With real-time crawler and selenium, there are a lot of advantages including:

Easy scraping
Every successful request has a guaranteed 100% success rate
No need for extra coding
Automated web scraping processes
There is a built-in tool for proxy rotation

Selenium Web Scraping by Locating Elements

Find_element

There are different functions that you can use to find elements using selenium on a page:

Find_element_by_id
Find_element_by_name
Find_element_by_xpath
Find_element_by_link_text (that is using text value)
Find_element_by_partial_link_text (that is by matching some part of a hyperlink text)
Find_element_by_tag_name
Find_element_by_class_name
Find_element_by_css_selector (that is using a CSS selector for id class)

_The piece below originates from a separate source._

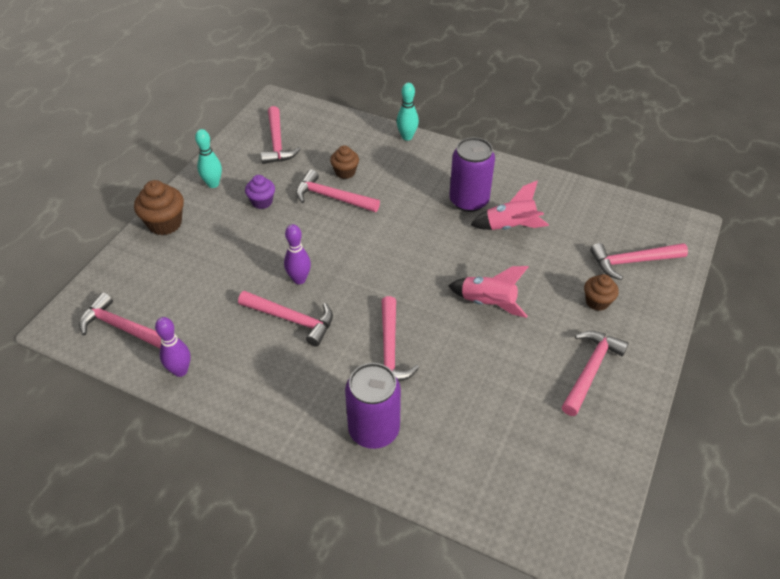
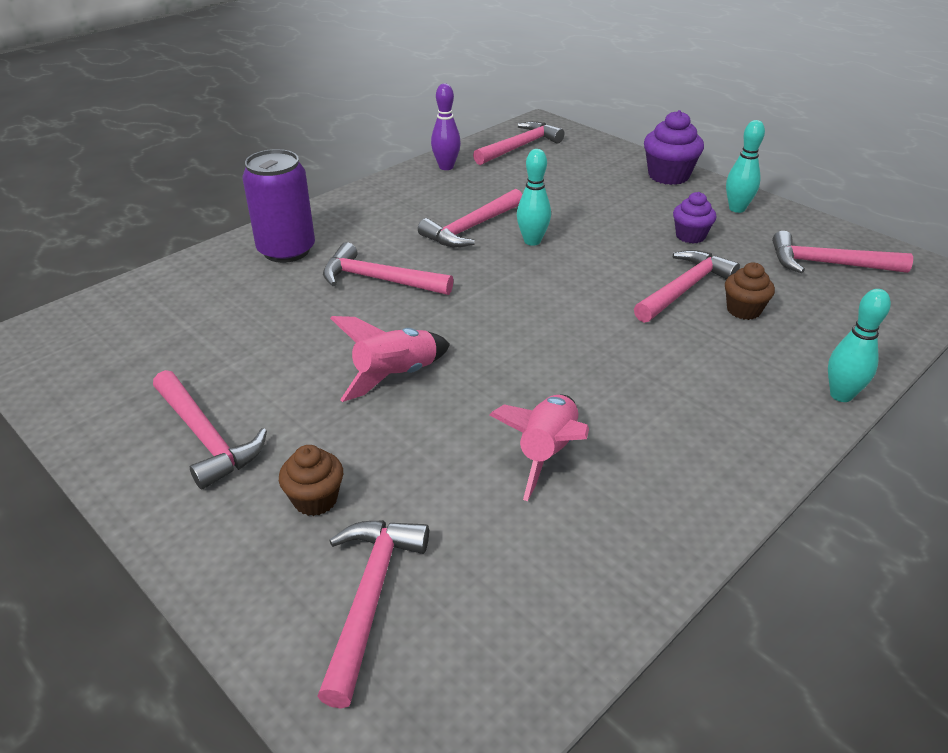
camera: 110 degrees right, 10 degrees down
brown cupcake [134,180,184,235] -> purple cupcake [644,110,704,185]
purple bowling pin [284,224,311,284] -> turquoise bowling pin [517,149,551,246]
purple can [449,137,495,212] -> none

For example, lets locate the H1 tag on limeproxies homepage using selenium

<html>

    <head>

        ... something

    </head>

    <body>

        <h1 class="someclass" id="greatID"> Partner Up With Proxy Experts</h1>

    </body>

</html>

h1 = driver.find_element_by_name('h1')

h1 = driver.find_element_by_class_name('someclass')

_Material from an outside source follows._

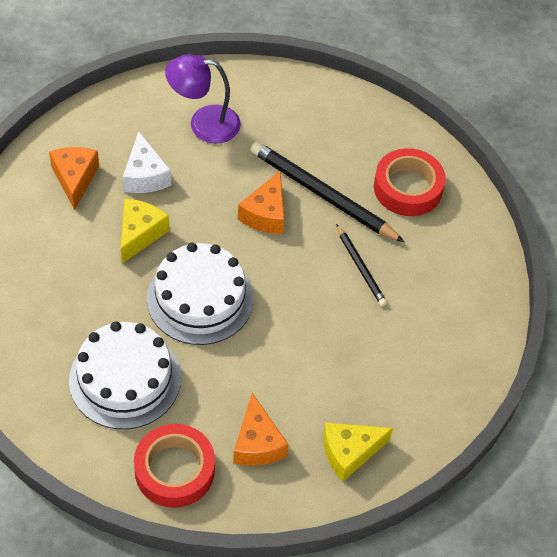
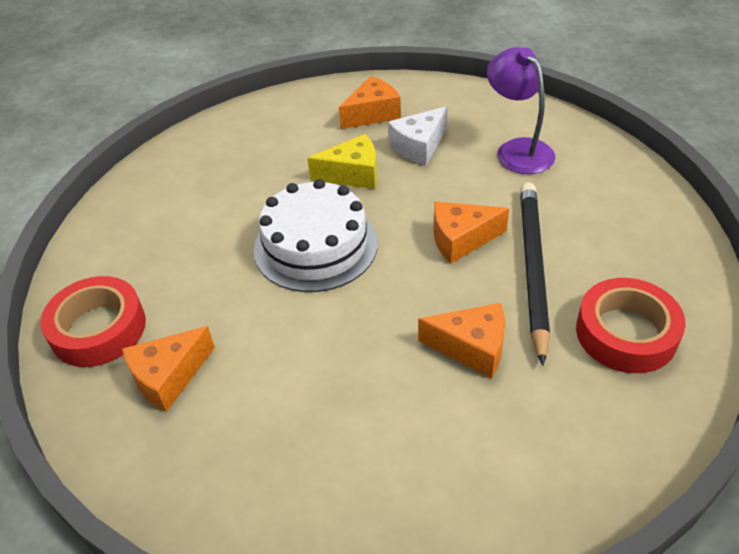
camera: 65 degrees right, 10 degrees down
white cake [69,321,181,429] -> none
yellow cheese [323,423,393,482] -> none
black pencil [336,224,387,306] -> orange cheese [418,303,505,378]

h1 = driver.find_element_by_xpath('//h1')

h1 = driver.find_element_by_id('greatID')

You can also use the find_elements function to return to a list of elements:

all_links = driver.find_elements_by_tag_name('a')

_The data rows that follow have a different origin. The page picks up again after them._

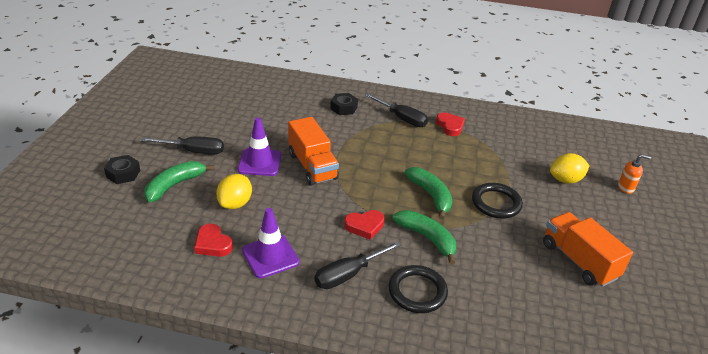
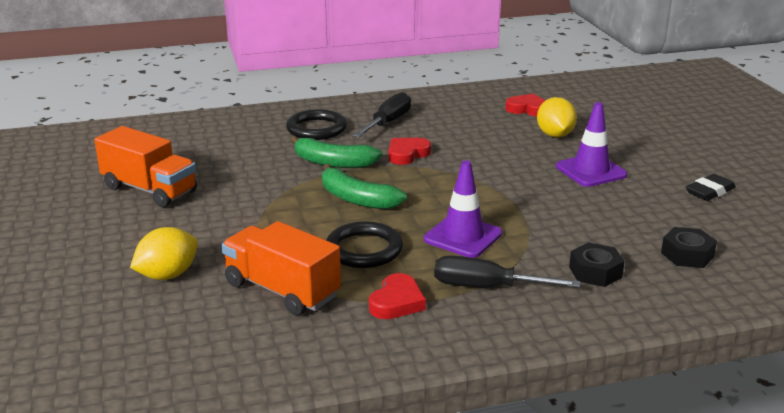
camera: 155 degrees right, 10 degrees down
black nut [104,155,140,184] -> black nut moved to [661,227,717,268]
black screwdriver [141,136,224,155] -> none
green banana [144,161,215,203] -> none
purple traffic cone [242,208,300,278] -> purple traffic cone moved to [424,161,502,258]
orange truck [288,117,339,186] -> orange truck moved to [221,221,341,316]
red heart [436,112,465,136] -> red heart turned 105 degrees counterclockwise [369,273,426,319]
black ring [472,183,523,219] -> black ring moved to [326,221,403,268]
orange soap dispenser [618,154,651,194] -> none
none -> black eraser [686,174,736,201]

Doing this will provide you with all anchors in a page. Some elements are however not easy to access using an ID or class, so you would need XPath.

WebElement

In selenium, WebElement represents an HTML element. The following are some of the most common actions:

Element.text (to access text element)
Element.click() (click on element)
Element.get_attribute(‘class’ (to access attribute)
Element.send_keys(‘mypassword”) (send text to an input)

XPath

XPath is a syntax language and can help you find an object in DOM. It finds the node from the root element using either a relative path or an absolute path. Example:

/ : select node from the root. /html/body/div(1) will find the first div
//: select node from current node irrespective of their location. //form(1) will find the initial form element
(attributename=’ value’): a predicate. It finds a specific node or a node with a specific value

//input[@name='email'] will find the first input element with the name "email".

<html>

 <body>

   <div class = "content-login">

     <form id="loginForm">

         <div>

            <input type="text" name="email" value="Email Address:">

            <input type="password" name="password"value="Password:">

         </div>

        <button type="submit">Submit</button>

     </form>

   </div>

 </body>

</html>

Render Solutions for Slow Websites

Some websites have a lot of JavaScript in their encoding to render content. It can be a bit tricky to deal with this as they also use a lot of AJAX calls and this issue can be solved in any of the following ways:

Time.sleep(ARBITRRY_TIME)
WebDriverWait()

Example

try:

    element = WebDriverWait(driver, 10).until(

        EC.presence_of_element_located((By.ID, "mySuperId"))

finally:

    driver.quit()

This way, the located element can be loaded after 10 seconds.

Using selenium for web scraping will make the job easier for you, especially if you are new and learning the basics. Even though selenium web scraping is efficient, you may need to perform large scale scraping and require an already built tool that would facilitate your data extraction process. A real-time crawler is an example of such a tool and in combination with selenium, you can expect great results.